Al respecto, uno de los momentos mejores lo supone el diálogo en la iglesia, entre el detective chileno y la madre desesperada (Claudia Cantero) por la desaparición de su hijo. Allí se prefigura todo. La madre que increpa, y al hacerlo entiende que no tendrá de su lado más que a ella misma. El que está arrodillado y reza es él, cristiano y pinochetista. El ámbito donde todo sucede es un corolario edilicio, santificación mediante, de todo lo que ya sucede, de todo lo que habrá de ocurrir.

El film de Benjamín Naishtat es notable, y sabe cómo organizar una puesta en escena de naturalidad sutil y torcida, a la que todos sus personajes ayudan gentilmente.
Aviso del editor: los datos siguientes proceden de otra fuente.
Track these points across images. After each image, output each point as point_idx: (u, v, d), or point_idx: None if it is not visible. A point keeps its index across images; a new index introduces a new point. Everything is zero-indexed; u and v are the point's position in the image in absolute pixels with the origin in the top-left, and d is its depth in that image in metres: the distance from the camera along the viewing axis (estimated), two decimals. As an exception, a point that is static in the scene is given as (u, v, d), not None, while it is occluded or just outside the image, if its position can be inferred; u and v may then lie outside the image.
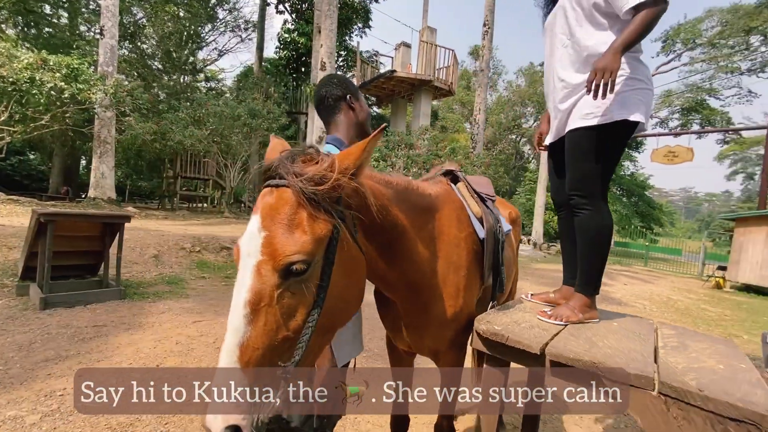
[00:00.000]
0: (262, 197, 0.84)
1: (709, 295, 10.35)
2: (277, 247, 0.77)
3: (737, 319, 7.27)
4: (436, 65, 13.87)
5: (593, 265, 1.58)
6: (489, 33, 13.14)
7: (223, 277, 5.86)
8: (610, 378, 1.07)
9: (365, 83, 15.35)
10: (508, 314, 1.49)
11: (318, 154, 0.88)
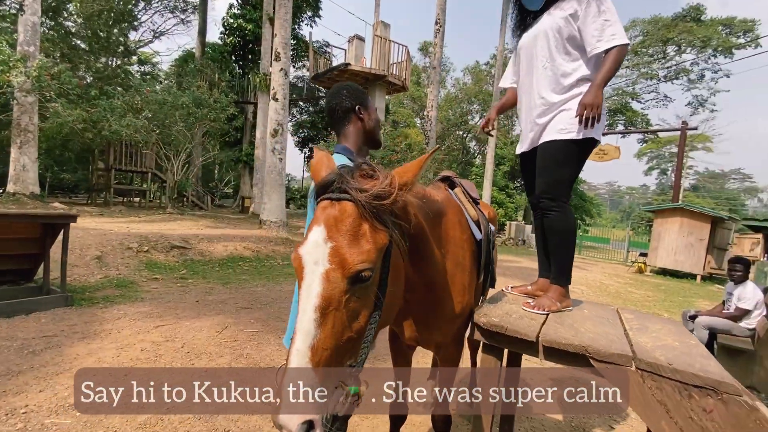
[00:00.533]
0: (322, 209, 0.89)
1: (633, 278, 11.64)
2: (346, 256, 0.82)
3: (657, 300, 8.29)
4: (389, 60, 13.97)
5: (564, 260, 1.80)
6: (441, 31, 13.48)
7: (177, 278, 5.55)
8: (596, 358, 1.24)
9: (318, 75, 15.06)
10: (499, 307, 1.64)
11: (374, 170, 0.95)
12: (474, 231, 1.58)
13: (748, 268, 3.99)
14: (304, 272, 0.85)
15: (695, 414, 1.11)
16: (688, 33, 21.19)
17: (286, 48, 9.01)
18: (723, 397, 1.08)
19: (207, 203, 17.50)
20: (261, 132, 14.80)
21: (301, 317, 0.80)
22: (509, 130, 28.58)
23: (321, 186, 0.93)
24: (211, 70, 16.63)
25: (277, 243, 8.63)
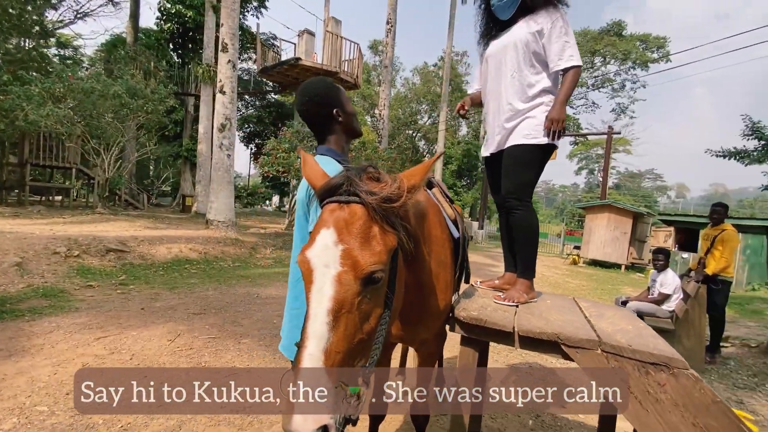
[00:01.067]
0: (331, 212, 0.88)
1: (569, 270, 12.67)
2: (358, 258, 0.82)
3: (591, 288, 9.10)
4: (341, 57, 13.85)
5: (529, 255, 1.94)
6: (392, 31, 13.62)
7: (115, 284, 5.09)
8: (567, 344, 1.36)
9: (266, 68, 14.52)
10: (474, 301, 1.72)
11: (379, 173, 0.96)
12: (452, 229, 1.65)
13: (669, 257, 4.53)
14: (313, 275, 0.83)
15: (651, 388, 1.25)
16: (612, 46, 23.40)
17: (234, 39, 8.58)
18: (674, 371, 1.23)
19: (142, 202, 16.19)
20: (205, 126, 13.98)
21: (312, 321, 0.79)
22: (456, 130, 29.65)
23: (328, 189, 0.92)
24: (146, 58, 15.37)
25: (226, 244, 8.23)
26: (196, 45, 18.27)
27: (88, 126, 10.89)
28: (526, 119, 1.88)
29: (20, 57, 14.16)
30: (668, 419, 1.22)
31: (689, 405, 1.20)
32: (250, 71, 24.10)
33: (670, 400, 1.22)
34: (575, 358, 1.37)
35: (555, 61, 1.82)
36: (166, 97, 12.83)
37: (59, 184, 15.52)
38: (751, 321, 6.63)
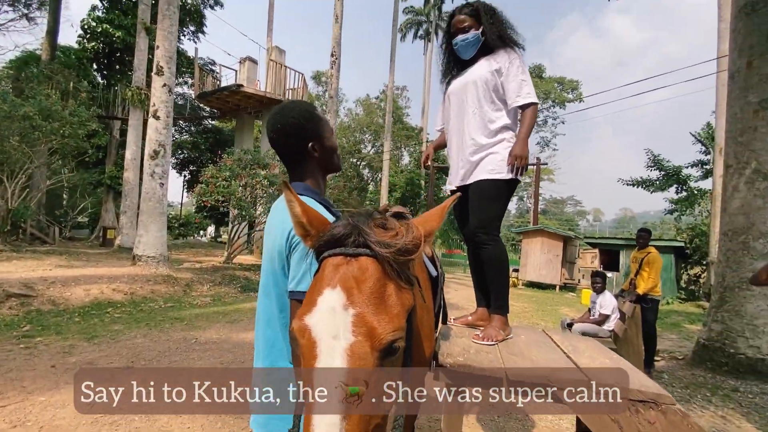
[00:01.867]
0: (335, 267, 0.73)
1: (510, 293, 13.22)
2: (374, 325, 0.67)
3: (533, 310, 9.55)
4: (286, 86, 13.76)
5: (502, 290, 1.93)
6: (336, 63, 13.88)
7: (18, 337, 4.28)
8: (559, 385, 1.32)
9: (205, 94, 13.95)
10: (454, 343, 1.63)
11: (386, 219, 0.82)
12: (430, 268, 1.57)
13: (605, 279, 4.88)
14: (317, 349, 0.67)
15: (642, 426, 1.24)
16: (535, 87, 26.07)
17: (170, 62, 8.11)
18: (662, 408, 1.23)
19: (53, 236, 14.25)
20: (132, 152, 12.90)
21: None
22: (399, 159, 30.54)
23: (333, 239, 0.77)
24: (65, 77, 13.97)
25: (156, 282, 7.43)
26: (124, 66, 17.12)
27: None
28: (490, 155, 1.92)
29: None
30: (660, 457, 1.21)
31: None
32: (185, 96, 23.00)
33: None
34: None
35: (513, 98, 1.89)
36: (87, 120, 11.70)
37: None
38: (672, 334, 7.33)
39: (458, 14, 1.97)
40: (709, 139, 14.37)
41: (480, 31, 1.93)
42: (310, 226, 0.82)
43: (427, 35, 31.72)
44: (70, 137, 11.17)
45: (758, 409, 3.77)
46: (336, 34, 13.78)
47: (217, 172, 9.25)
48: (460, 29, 1.95)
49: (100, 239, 15.43)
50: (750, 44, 4.73)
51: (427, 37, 31.59)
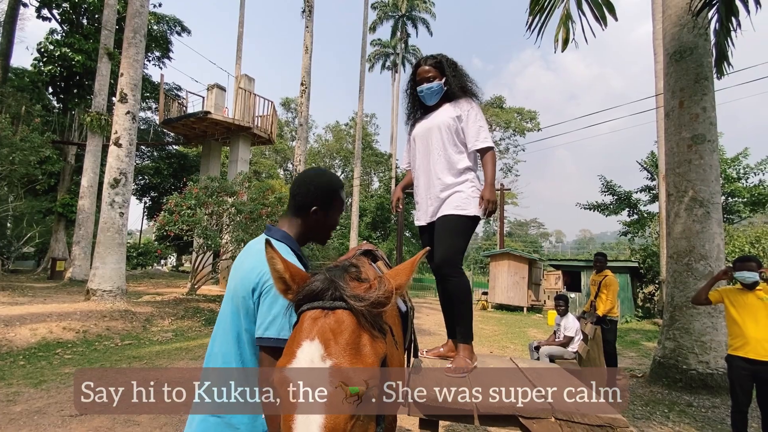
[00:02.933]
0: (313, 320, 0.78)
1: (480, 315, 13.43)
2: (351, 375, 0.72)
3: (502, 333, 9.71)
4: (255, 113, 13.77)
5: (467, 320, 2.02)
6: (306, 92, 14.10)
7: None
8: (525, 416, 1.39)
9: (171, 120, 13.68)
10: (426, 377, 1.69)
11: (360, 272, 0.89)
12: (399, 304, 1.63)
13: (568, 302, 5.11)
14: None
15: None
16: (496, 116, 27.53)
17: (135, 90, 7.96)
18: (617, 431, 1.33)
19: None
20: (89, 179, 12.32)
21: None
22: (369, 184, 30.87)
23: (311, 293, 0.82)
24: (17, 101, 13.29)
25: (113, 317, 6.99)
26: (83, 90, 16.56)
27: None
28: (456, 193, 2.08)
29: None
30: (619, 480, 1.29)
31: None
32: (149, 121, 22.42)
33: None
34: (532, 429, 1.40)
35: (472, 142, 2.09)
36: (39, 146, 11.14)
37: None
38: (631, 351, 7.68)
39: (423, 65, 2.14)
40: (653, 166, 15.61)
41: (443, 82, 2.11)
42: (291, 282, 0.87)
43: (394, 66, 32.96)
44: (20, 164, 10.56)
45: (710, 422, 4.01)
46: (306, 64, 14.07)
47: (182, 200, 8.99)
48: (425, 78, 2.12)
49: (48, 271, 14.37)
50: (681, 87, 5.32)
51: (395, 68, 32.82)
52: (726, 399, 4.42)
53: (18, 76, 16.39)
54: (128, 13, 8.15)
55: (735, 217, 14.95)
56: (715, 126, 5.24)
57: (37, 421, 3.20)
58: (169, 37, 20.33)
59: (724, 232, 5.79)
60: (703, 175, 5.08)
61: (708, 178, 5.08)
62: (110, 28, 12.69)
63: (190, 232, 9.15)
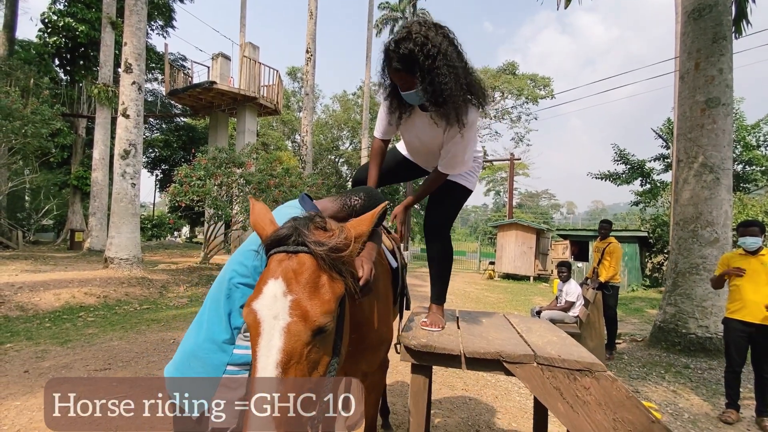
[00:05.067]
0: (278, 262, 0.88)
1: (486, 284, 13.63)
2: (307, 308, 0.82)
3: (507, 300, 9.90)
4: (260, 82, 13.60)
5: (445, 282, 2.09)
6: (312, 59, 13.82)
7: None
8: (509, 361, 1.48)
9: (176, 91, 13.62)
10: (418, 327, 1.78)
11: (325, 222, 0.97)
12: (390, 260, 1.72)
13: (570, 268, 5.17)
14: (261, 327, 0.82)
15: (579, 392, 1.42)
16: (508, 83, 26.64)
17: (139, 59, 7.93)
18: (595, 375, 1.42)
19: (16, 240, 13.65)
20: (101, 151, 12.49)
21: (261, 373, 0.78)
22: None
23: (276, 239, 0.92)
24: (25, 74, 13.32)
25: (130, 284, 7.30)
26: (89, 62, 16.46)
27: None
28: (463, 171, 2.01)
29: None
30: (594, 418, 1.39)
31: (609, 403, 1.38)
32: (156, 93, 22.32)
33: (595, 401, 1.39)
34: (516, 373, 1.49)
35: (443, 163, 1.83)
36: (50, 119, 11.26)
37: None
38: (634, 318, 7.79)
39: (394, 60, 1.50)
40: (669, 133, 15.15)
41: (421, 88, 1.54)
42: (261, 230, 0.98)
43: (402, 32, 31.76)
44: (33, 137, 10.73)
45: (705, 383, 4.13)
46: (311, 30, 13.72)
47: (191, 171, 9.10)
48: (400, 84, 1.59)
49: (67, 242, 14.86)
50: (697, 47, 5.10)
51: (403, 34, 31.62)
52: (722, 362, 4.53)
53: (24, 48, 16.32)
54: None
55: (751, 186, 14.58)
56: (731, 89, 5.05)
57: (65, 375, 3.46)
58: (171, 4, 19.86)
59: (733, 198, 5.70)
60: (715, 140, 4.96)
61: (720, 143, 4.96)
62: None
63: (200, 202, 9.33)
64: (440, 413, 3.11)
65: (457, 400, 3.39)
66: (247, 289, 1.17)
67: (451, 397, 3.44)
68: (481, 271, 18.43)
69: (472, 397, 3.49)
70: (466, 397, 3.46)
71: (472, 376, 3.93)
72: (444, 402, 3.33)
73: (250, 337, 0.84)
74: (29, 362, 3.73)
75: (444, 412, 3.13)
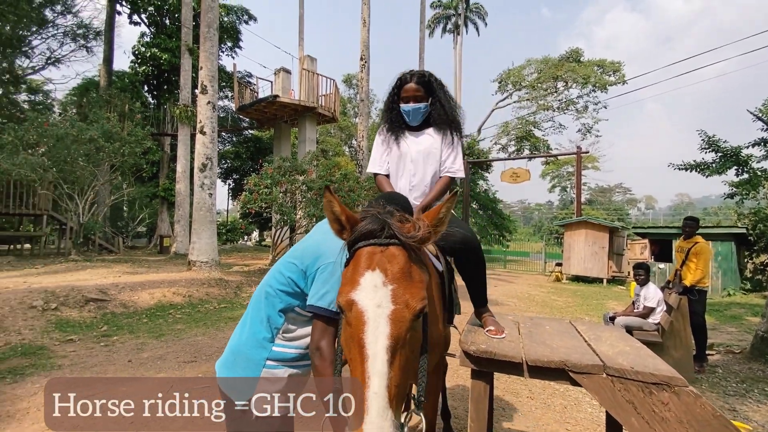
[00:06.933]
0: (371, 255, 0.95)
1: (553, 287, 12.88)
2: (408, 296, 0.90)
3: (576, 305, 9.27)
4: (318, 93, 14.22)
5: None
6: (366, 66, 14.15)
7: (98, 336, 4.87)
8: (575, 370, 1.43)
9: (244, 106, 14.72)
10: (479, 334, 1.78)
11: (404, 216, 1.05)
12: (435, 264, 1.73)
13: (649, 271, 4.73)
14: (365, 316, 0.88)
15: (656, 407, 1.33)
16: (572, 72, 24.94)
17: (213, 81, 8.73)
18: (675, 389, 1.31)
19: (118, 245, 15.66)
20: (182, 165, 13.89)
21: (374, 360, 0.84)
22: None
23: (366, 233, 0.98)
24: (121, 101, 15.29)
25: (210, 285, 8.04)
26: (171, 86, 18.41)
27: (61, 171, 10.65)
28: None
29: (-12, 105, 13.86)
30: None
31: (692, 421, 1.27)
32: (226, 109, 24.30)
33: (675, 418, 1.29)
34: (583, 384, 1.43)
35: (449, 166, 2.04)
36: (143, 139, 12.77)
37: (28, 232, 14.89)
38: (731, 327, 6.89)
39: (410, 81, 1.96)
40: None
41: (429, 102, 1.99)
42: (346, 223, 1.04)
43: (456, 28, 31.32)
44: (129, 155, 12.26)
45: (824, 404, 3.55)
46: (364, 37, 14.05)
47: (259, 180, 9.80)
48: (413, 97, 1.97)
49: (157, 247, 16.73)
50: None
51: (456, 30, 31.19)
52: None
53: (119, 78, 18.74)
54: (202, 9, 8.84)
55: None
56: None
57: (160, 365, 3.93)
58: (238, 27, 21.53)
59: None
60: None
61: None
62: (188, 25, 13.84)
63: (268, 209, 10.00)
64: (504, 419, 3.04)
65: (522, 408, 3.28)
66: (284, 296, 1.32)
67: (516, 405, 3.33)
68: (547, 272, 17.45)
69: (538, 405, 3.35)
70: (532, 406, 3.33)
71: (537, 384, 3.76)
72: (507, 409, 3.24)
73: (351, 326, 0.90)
74: (131, 353, 4.29)
75: (508, 420, 3.05)
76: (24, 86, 19.04)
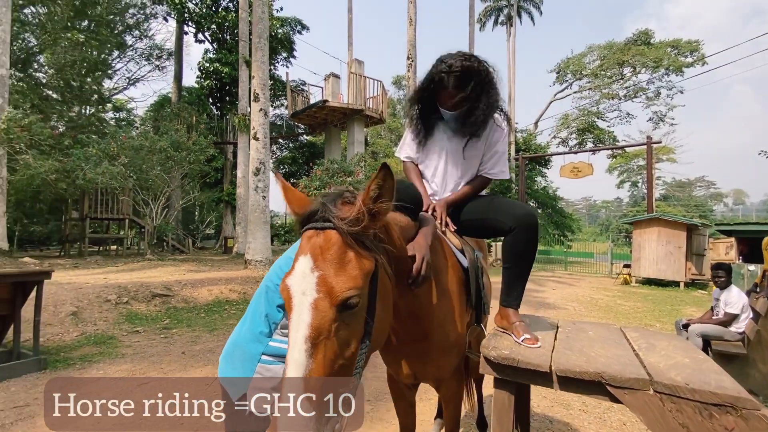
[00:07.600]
0: (307, 239, 0.90)
1: (620, 290, 11.79)
2: (333, 284, 0.83)
3: (646, 310, 8.37)
4: (366, 95, 14.39)
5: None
6: (413, 66, 14.05)
7: (160, 329, 5.29)
8: (613, 384, 1.22)
9: (297, 112, 15.34)
10: (503, 336, 1.60)
11: (355, 197, 0.96)
12: (459, 258, 1.58)
13: (730, 273, 4.10)
14: (292, 303, 0.84)
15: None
16: (641, 55, 22.77)
17: (264, 89, 9.16)
18: (742, 413, 1.06)
19: (188, 246, 17.08)
20: (242, 171, 14.77)
21: (291, 348, 0.79)
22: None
23: (305, 216, 0.94)
24: (189, 114, 16.68)
25: (263, 283, 8.42)
26: (232, 97, 19.74)
27: (139, 179, 11.84)
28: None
29: (81, 122, 15.84)
30: (744, 472, 1.04)
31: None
32: (282, 116, 25.53)
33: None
34: (624, 401, 1.22)
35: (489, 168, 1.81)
36: (206, 147, 13.79)
37: (114, 235, 16.77)
38: None
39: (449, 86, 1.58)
40: None
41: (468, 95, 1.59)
42: (297, 208, 1.01)
43: (508, 20, 30.06)
44: (195, 163, 13.33)
45: None
46: (411, 36, 13.96)
47: (309, 182, 10.12)
48: (452, 105, 1.63)
49: (222, 247, 17.98)
50: None
51: (509, 22, 29.92)
52: None
53: (188, 93, 20.49)
54: (253, 21, 9.33)
55: None
56: None
57: (209, 358, 4.15)
58: (292, 37, 22.53)
59: None
60: None
61: None
62: (245, 39, 14.71)
63: (317, 210, 10.28)
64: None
65: (573, 422, 2.98)
66: None
67: (566, 419, 3.04)
68: (614, 275, 16.04)
69: (591, 420, 3.02)
70: (584, 420, 3.01)
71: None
72: (556, 422, 2.96)
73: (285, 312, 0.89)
74: (186, 345, 4.59)
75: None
76: (110, 105, 21.49)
Desde el rubro actoral, en donde Grandinetti ofrece un rostro inescrutable, preñado de lentes y bigote oscuros, quien también sobresale es Andrea Frigerio: los dos, siempre solícitos con los ademanes de la situación social, que gozan, así como indiferentes con el dolor que ha sido (el de la historia y sus ecos, sangrientos y de conquista, que repercuten a lo largo de todo el film) y cínicamente partícipes de un dolor todavía peor: el que sobrevendrá.
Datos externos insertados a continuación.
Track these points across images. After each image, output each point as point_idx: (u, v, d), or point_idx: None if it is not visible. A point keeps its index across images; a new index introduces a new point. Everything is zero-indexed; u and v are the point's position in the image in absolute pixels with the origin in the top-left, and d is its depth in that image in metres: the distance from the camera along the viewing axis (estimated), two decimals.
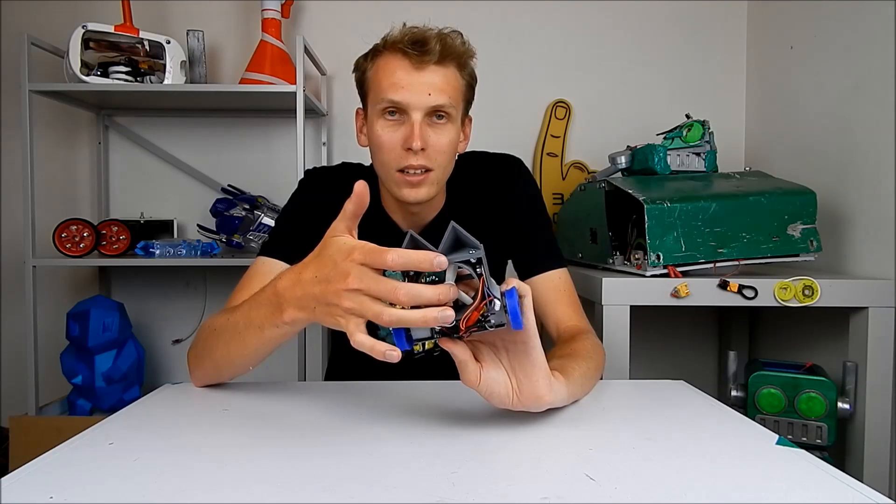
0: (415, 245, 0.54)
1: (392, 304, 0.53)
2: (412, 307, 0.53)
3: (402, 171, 0.88)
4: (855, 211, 1.43)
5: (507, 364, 0.61)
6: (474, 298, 0.55)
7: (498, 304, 0.55)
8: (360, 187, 0.57)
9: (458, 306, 0.55)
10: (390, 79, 0.86)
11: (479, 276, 0.54)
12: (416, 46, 0.84)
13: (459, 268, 0.55)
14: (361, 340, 0.54)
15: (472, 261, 0.54)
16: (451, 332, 0.56)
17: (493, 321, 0.55)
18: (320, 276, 0.57)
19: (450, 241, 0.54)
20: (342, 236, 0.57)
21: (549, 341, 0.96)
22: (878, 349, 1.24)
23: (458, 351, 0.58)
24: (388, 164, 0.89)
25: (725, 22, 1.96)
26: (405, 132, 0.86)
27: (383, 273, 0.54)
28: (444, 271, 0.54)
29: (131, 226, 1.74)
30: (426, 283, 0.55)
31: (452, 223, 0.54)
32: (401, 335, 0.55)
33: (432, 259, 0.51)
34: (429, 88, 0.85)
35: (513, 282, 0.58)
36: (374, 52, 0.90)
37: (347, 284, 0.54)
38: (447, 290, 0.53)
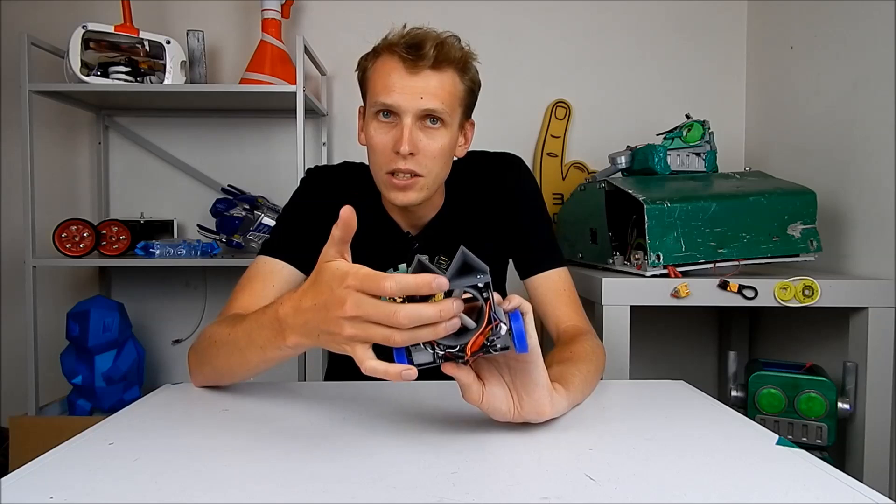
0: (422, 269, 0.52)
1: None
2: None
3: (391, 173, 0.87)
4: (855, 211, 1.43)
5: (508, 380, 0.61)
6: (477, 322, 0.54)
7: (504, 328, 0.54)
8: (346, 213, 0.55)
9: (461, 331, 0.54)
10: (384, 81, 0.85)
11: (486, 300, 0.53)
12: (412, 50, 0.83)
13: (465, 291, 0.53)
14: (374, 367, 0.53)
15: (480, 286, 0.53)
16: (455, 357, 0.55)
17: (498, 345, 0.54)
18: (318, 303, 0.56)
19: (458, 265, 0.53)
20: (334, 261, 0.56)
21: (549, 341, 0.96)
22: (878, 349, 1.24)
23: (462, 375, 0.58)
24: (378, 166, 0.89)
25: (725, 22, 1.96)
26: (395, 135, 0.86)
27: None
28: (451, 292, 0.53)
29: (131, 226, 1.74)
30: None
31: (462, 248, 0.52)
32: (402, 357, 0.54)
33: (431, 282, 0.50)
34: (421, 92, 0.84)
35: (515, 299, 0.57)
36: (374, 53, 0.90)
37: (345, 312, 0.53)
38: (449, 305, 0.51)
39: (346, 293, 0.53)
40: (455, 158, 0.95)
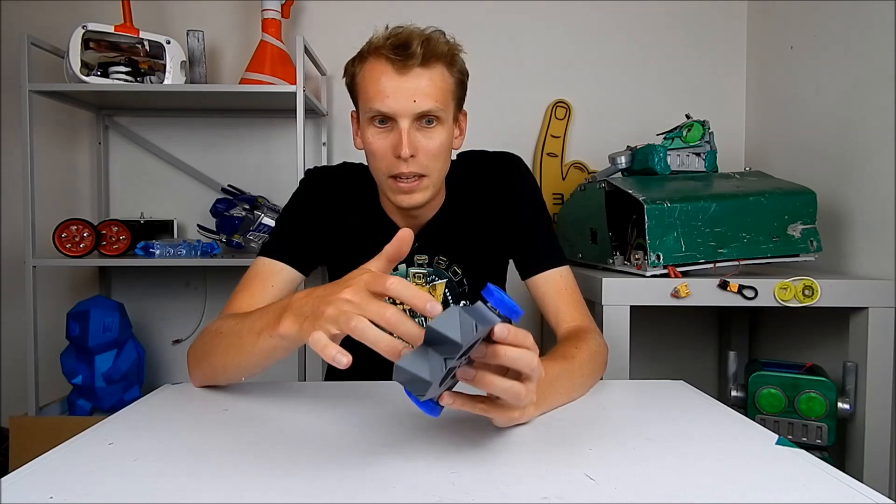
0: (468, 313, 0.49)
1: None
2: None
3: (394, 177, 0.87)
4: (855, 211, 1.43)
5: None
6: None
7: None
8: (405, 233, 0.58)
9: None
10: (375, 87, 0.84)
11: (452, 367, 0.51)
12: (399, 50, 0.82)
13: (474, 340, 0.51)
14: (317, 338, 0.53)
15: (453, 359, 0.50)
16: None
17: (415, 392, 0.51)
18: (328, 289, 0.58)
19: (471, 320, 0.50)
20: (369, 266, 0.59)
21: (552, 339, 0.96)
22: (878, 349, 1.24)
23: None
24: (380, 171, 0.89)
25: (725, 22, 1.96)
26: (394, 140, 0.85)
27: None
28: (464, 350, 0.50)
29: (131, 226, 1.74)
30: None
31: (453, 307, 0.51)
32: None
33: (425, 302, 0.51)
34: (414, 94, 0.84)
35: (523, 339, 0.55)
36: (360, 57, 0.89)
37: (341, 294, 0.55)
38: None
39: (354, 282, 0.56)
40: (454, 152, 0.95)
El gran momento lo significa el acto de fin de curso, con el discurso de la profesora (Susana Pampin). Es la ceremonia de pacto demoníaco, el que tiene toda película de terror que se precie: allí cuando los acólitos del diablo se reúnen y celebran el éxito de la invocación malvada. Es admirable, porque evidencia la astucia estética, y señala a Rojo como una película urgente, de su tiempo: una época que no es otra más que ésta. El año 1975, la indefinición del lugar geográfico, toca a todos por igual. En este sentido, las palabras leídas por la docente teatral, con el asentimiento de quienes escuchan, prefiguran el terror organizado. Basta de política, se dice. Una bandera argentina, algo quebrada, acompaña el decorado del escenario.